**What is expected:** Output, word for word, the lines of this listing that fall between the line with "(232, 71) none" and the line with "(312, 224) none", counting both of those lines, and no others.

**Data in this exercise:**

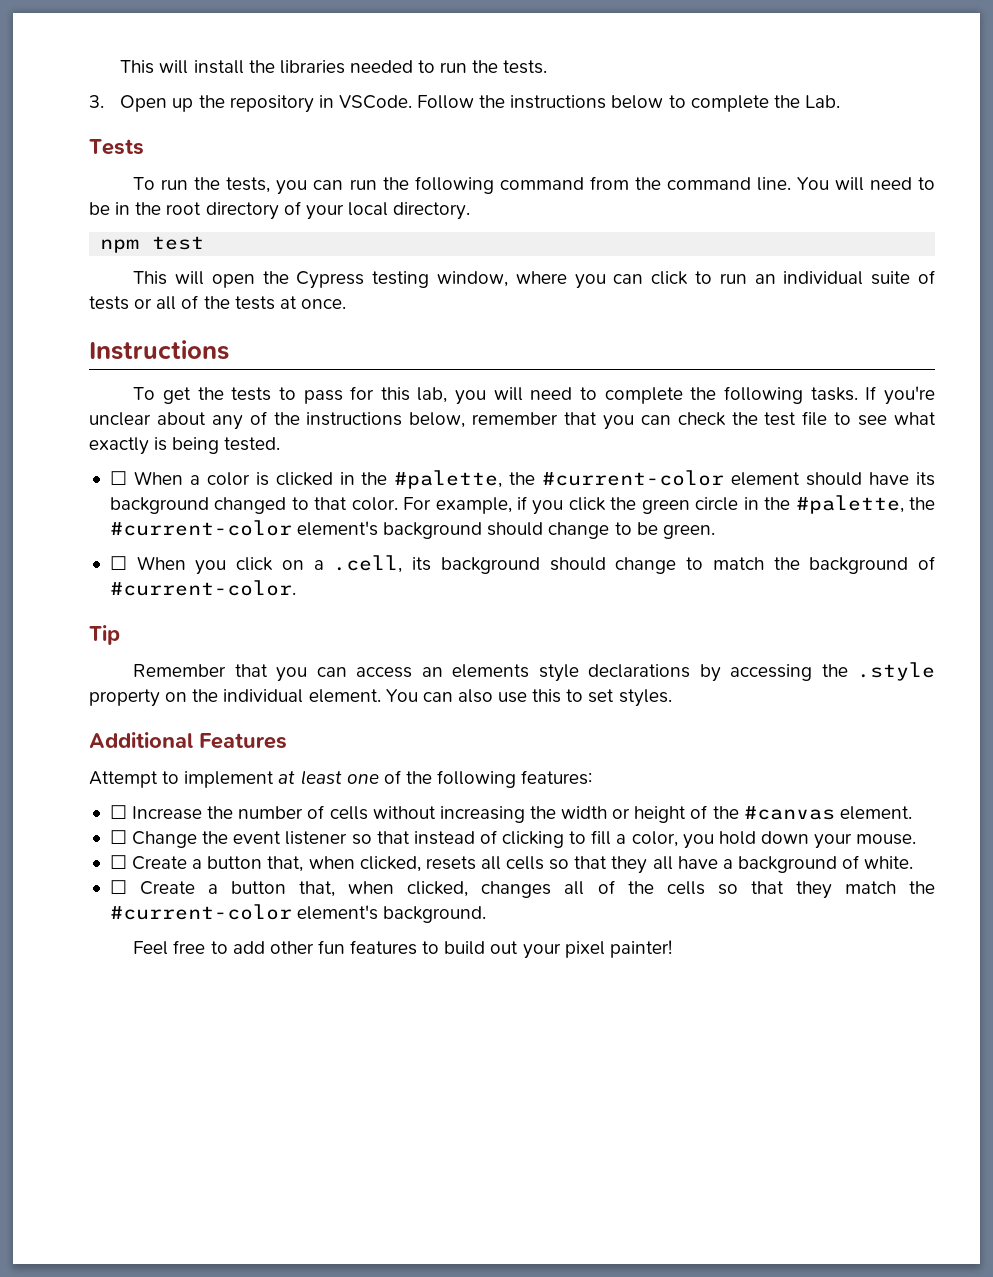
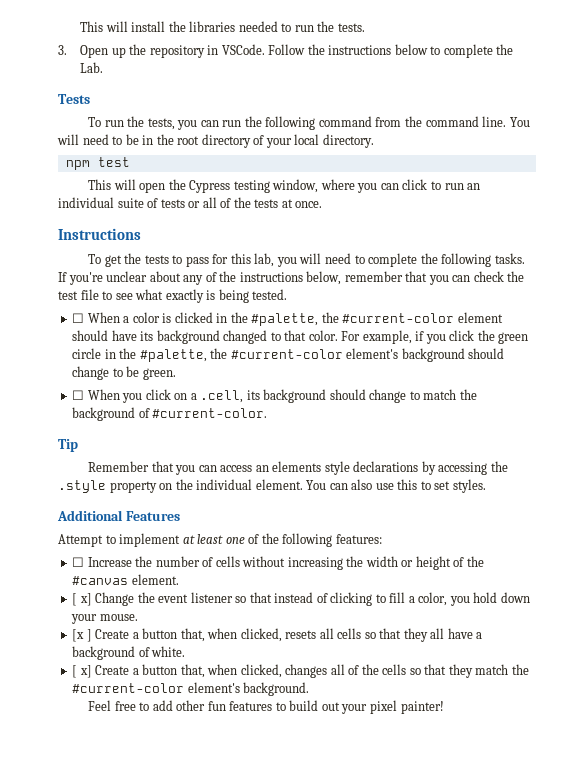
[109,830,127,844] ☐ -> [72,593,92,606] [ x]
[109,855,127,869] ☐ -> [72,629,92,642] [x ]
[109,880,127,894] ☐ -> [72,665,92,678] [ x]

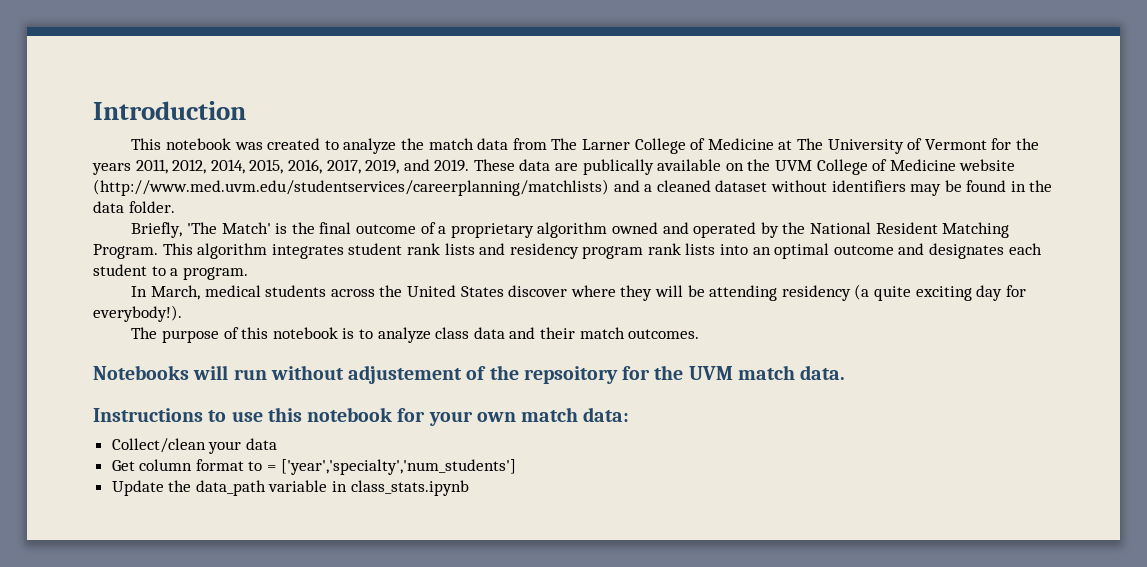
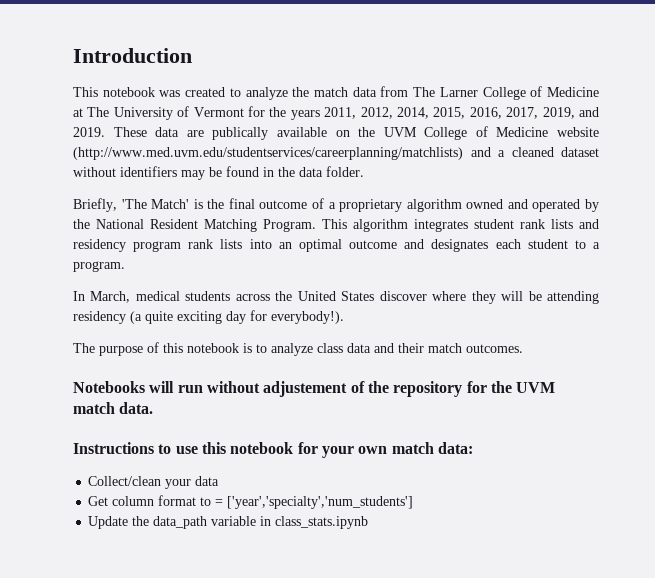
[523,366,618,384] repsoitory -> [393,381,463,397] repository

==

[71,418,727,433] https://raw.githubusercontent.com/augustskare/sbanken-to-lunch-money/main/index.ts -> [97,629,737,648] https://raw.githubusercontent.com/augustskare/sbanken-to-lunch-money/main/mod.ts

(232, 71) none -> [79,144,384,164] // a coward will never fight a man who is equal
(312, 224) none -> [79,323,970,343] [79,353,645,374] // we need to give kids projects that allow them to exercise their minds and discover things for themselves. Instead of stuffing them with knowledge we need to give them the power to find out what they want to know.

**Exercise result:**
(232, 71) none -> [79,144,384,164] // a coward will never fight a man who is equal
(312, 224) none -> [79,323,970,343] [79,353,645,374] // we need to give kids projects that allow them to exercise their minds and discover things for themselves. Instead of stuffing them with knowledge we need to give them the power to find out what they want to know.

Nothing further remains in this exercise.